また、偏向プーリの偏心による印刷ドラム間の位相ずれも防止でき、オフセットゴーストの発生をハイレベルに抑制することができる。
【図面の簡単な説明】
【図1】本発明の一実施例に係る印刷装置としての孔版印刷装置の概要正面図である。
【図2】ドラム間位相調整手段の概要正面図である。
【図3】調整用プーリ等に偏心があった場合の速度変動の波形図である。
【図4】合成速度変動の波形図である。
【図5】他の実施例に係る印刷装置としての孔版印刷装置の概要正面図である。
【図6】他の実施例に係る印刷装置としての孔版印刷装置の概要正面図である。
【図7】図6で示した孔版印刷装置におけるドラム間位相調整手段の斜視図である。
【図8】図6で示した孔版印刷装置における調整用プーリ等に偏心があった場合の速度変動の波形図である。

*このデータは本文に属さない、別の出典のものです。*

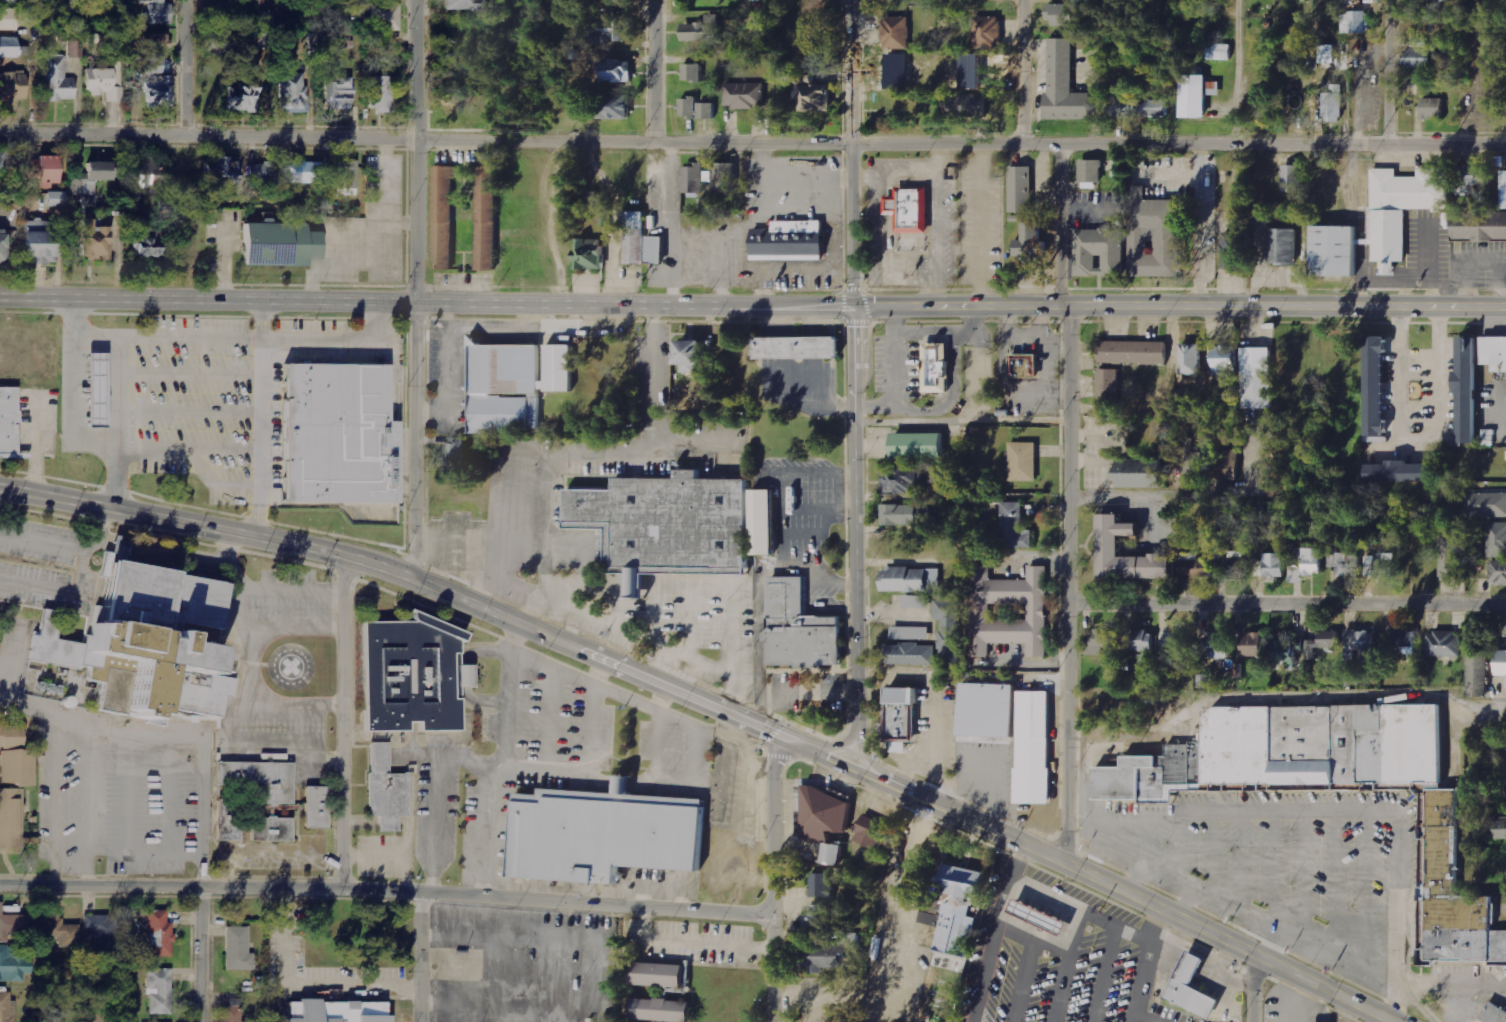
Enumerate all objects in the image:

【図9】図6で示した孔版印刷装置における合成速度変動の波形図である。
【図10】図6で示した孔版印刷装置における偏向プーリのピッチ円直径の概念を示す図である。
【図11】他の実施例にかかる印刷装置としての孔版印刷装置の概要正面図である。
【図12】図11で示した孔版印刷装置における調整用プーリのピッチ円直径の概念を示す図である。
【図13】従来における孔版印刷装置の概要正面図である。
【図14】従来の装置において調整用プーリ等に偏心があった場合の速度の変動を示す波形図である。
【図15】従来の装置において調整用プーリ等に偏心があった場合の合成速度変動を示す波形図である。
【図16】従来の装置においてドラム駆動プーリとタイミングベルトに偏心があった場合の速度の変動を示す波形図である。
【図17】従来の装置においてドラム駆動プーリとタイミングベルトに偏心があった場合の合成速度変動を示す波形図である。
【図18】図17に示した合成速度変動の波形からドラム1周期毎の面積を計算して得られるドラムの回転ずれ量を示す図である。
【符号の説明】
8,10 印刷ドラム
40,42 回転部材としての調整用プーリ
44 回転部材としての偏向プーリ
72 回転部材としてのギア
80,84 回転部材としての小径ギア
220,222 回転部材としてのドラム駆動ギア
224,228 回転部材としてのタイミングプーリ
226,230 回転部材としての中継ギヤ
232 回転部材としてのタイミングベルト
308,310 印刷ドラム
320 タイミングベルト
322 ドラム間位相調整手段
336,338 ドラム駆動プーリ
340,342 (歯付きの)調整用プーリ
344 偏向プーリ
362,364 調整用プーリ
366 (歯付きの)偏向プーリ
d1,d2 ピッチ円直径
P 印刷用紙
Claims (4)
- 印刷用紙の搬送方向に間隔をおいて配置された複数の印刷ドラムと、該印刷ドラムの回転軸に設けられた歯付きのドラム駆動プーリと、上記複数の印刷ドラムを連結駆動可能に上記ドラム駆動プーリ間に掛け渡されたタイミングベルトと、上記印刷ドラム間で上記タイミングベルトに噛み合う調整用プーリを備え該調整用プーリを変位させて上記印刷ドラム間の位相を調整するドラム間位相調整手段とを有する印刷装置において、
駆動源からの駆動力が、上記印刷ドラムの回転軸に上記ドラム駆動プーリと同期回転可能に設けられたプーリに駆動ベルトを掛け回わして伝達され、
上記調整用プーリの歯数は上記ドラム駆動プーリの歯数の1/整数に設定され、該整数は2以上であることを特徴とする印刷装置。 - 請求項1記載の印刷装置において、
上記ドラム駆動プーリと調整用プーリ間に位置固定され上記タイミングベルトの裏面に当接して該タイミングベルトを偏向させる偏向プーリを有し、該偏向プーリのピッチ円直径が上記ドラム駆動プーリのピッチ円直径の1/整数に設定され、該整数は2以上であることを特徴とする印刷装置。 - 印刷用紙の搬送方向に間隔をおいて配置された複数の印刷ドラムと、該印刷ドラムの回転軸に設けられた歯付きのドラム駆動プーリと、上記複数の印刷ドラムを連結駆動可能に上記ドラム駆動プーリ間に掛け渡されたタイミングベルトと、上記印刷ドラム間で上記タイミングベルトの裏面に当接する調整用プーリを備え該調整用プーリを変位させて印刷ドラム間の位相を調整するドラム間位相調整手段を有する印刷装置において、
上記調整用プーリのピッチ円直径が上記ドラム駆動プーリのピッチ円直径の1/整数に設定され、該整数は2以上であることを特徴とする印刷装置。 - 請求項3記載の印刷装置において、
上記ドラム駆動プーリと調整用プーリ間に位置固定され上記タイミングベルトに噛み合って該タイミングベルトを偏向させる偏向プーリを有し、該偏向プーリの歯数が上記ドラム駆動プーリの歯数の1/整数に設定され、該整数は2以上であることを特徴とする印刷装置。